_Task to complete_
Using the entries that follow, write out the line containing "Scale Globally", the line containing "Uncover Now", and every line between them, exactly and nothing else.

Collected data
==*==

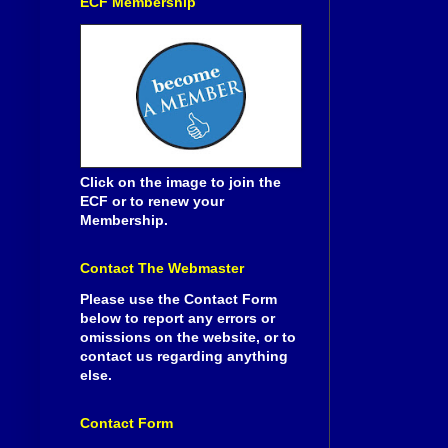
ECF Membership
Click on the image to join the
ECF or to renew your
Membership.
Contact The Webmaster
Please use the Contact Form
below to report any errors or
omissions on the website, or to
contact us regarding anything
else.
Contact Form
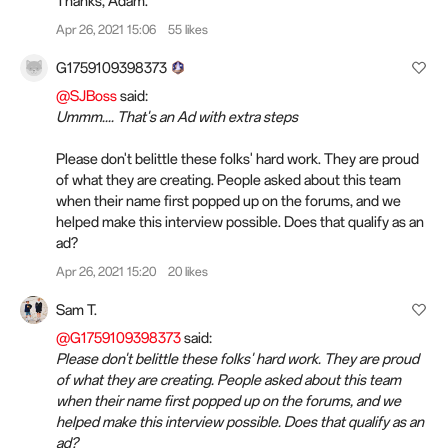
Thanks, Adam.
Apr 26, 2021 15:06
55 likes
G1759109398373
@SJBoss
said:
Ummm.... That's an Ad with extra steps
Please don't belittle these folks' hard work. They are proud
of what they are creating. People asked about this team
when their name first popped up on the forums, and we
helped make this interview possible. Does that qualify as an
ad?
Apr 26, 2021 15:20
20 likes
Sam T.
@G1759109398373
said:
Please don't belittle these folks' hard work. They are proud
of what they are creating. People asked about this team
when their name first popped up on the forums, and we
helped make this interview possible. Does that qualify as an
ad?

==*==

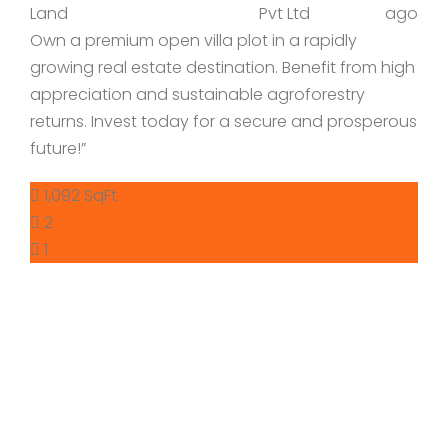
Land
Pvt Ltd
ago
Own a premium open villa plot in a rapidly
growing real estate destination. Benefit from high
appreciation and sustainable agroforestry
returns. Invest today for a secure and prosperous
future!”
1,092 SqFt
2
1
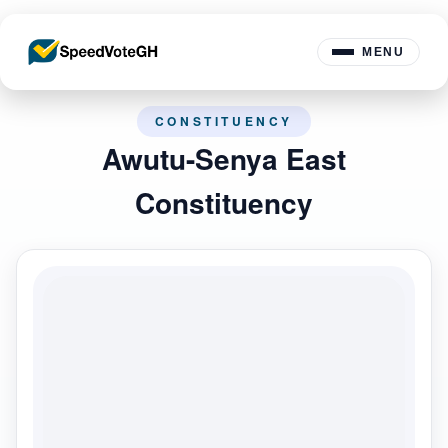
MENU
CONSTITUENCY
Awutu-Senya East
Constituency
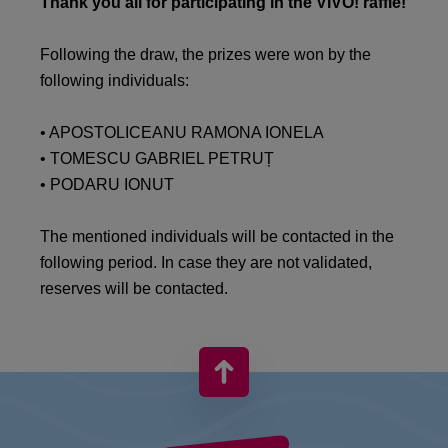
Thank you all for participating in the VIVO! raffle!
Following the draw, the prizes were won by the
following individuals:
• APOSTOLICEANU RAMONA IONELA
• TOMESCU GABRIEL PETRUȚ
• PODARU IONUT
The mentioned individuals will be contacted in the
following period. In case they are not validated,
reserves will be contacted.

==*==

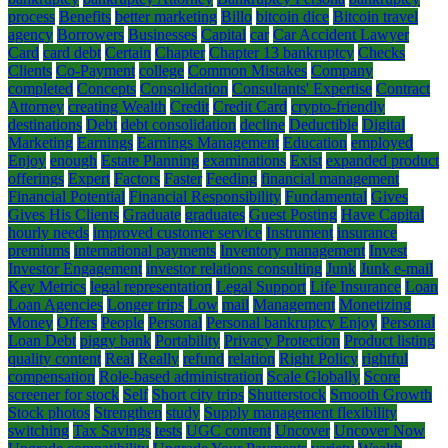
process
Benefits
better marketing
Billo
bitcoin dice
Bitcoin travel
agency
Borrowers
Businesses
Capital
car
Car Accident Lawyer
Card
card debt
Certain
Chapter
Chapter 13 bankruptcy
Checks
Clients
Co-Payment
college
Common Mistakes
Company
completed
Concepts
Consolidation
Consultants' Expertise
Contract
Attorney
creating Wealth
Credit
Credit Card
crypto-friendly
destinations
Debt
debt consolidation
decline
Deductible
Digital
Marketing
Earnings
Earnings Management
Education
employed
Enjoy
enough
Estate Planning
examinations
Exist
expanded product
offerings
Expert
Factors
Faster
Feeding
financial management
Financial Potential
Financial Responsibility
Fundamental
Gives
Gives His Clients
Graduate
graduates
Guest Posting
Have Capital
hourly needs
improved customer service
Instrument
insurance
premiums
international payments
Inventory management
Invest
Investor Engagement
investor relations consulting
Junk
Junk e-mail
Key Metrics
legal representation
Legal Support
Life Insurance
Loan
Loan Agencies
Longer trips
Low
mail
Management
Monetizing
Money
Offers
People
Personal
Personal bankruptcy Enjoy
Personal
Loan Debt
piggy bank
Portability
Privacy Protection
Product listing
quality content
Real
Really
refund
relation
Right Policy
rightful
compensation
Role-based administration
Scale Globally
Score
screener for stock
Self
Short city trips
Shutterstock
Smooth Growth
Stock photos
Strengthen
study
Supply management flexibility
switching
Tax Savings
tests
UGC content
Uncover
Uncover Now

==*==

_Answer section_
Scale Globally
Score
screener for stock
Self
Short city trips
Shutterstock
Smooth Growth
Stock photos
Strengthen
study
Supply management flexibility
switching
Tax Savings
tests
UGC content
Uncover
Uncover Now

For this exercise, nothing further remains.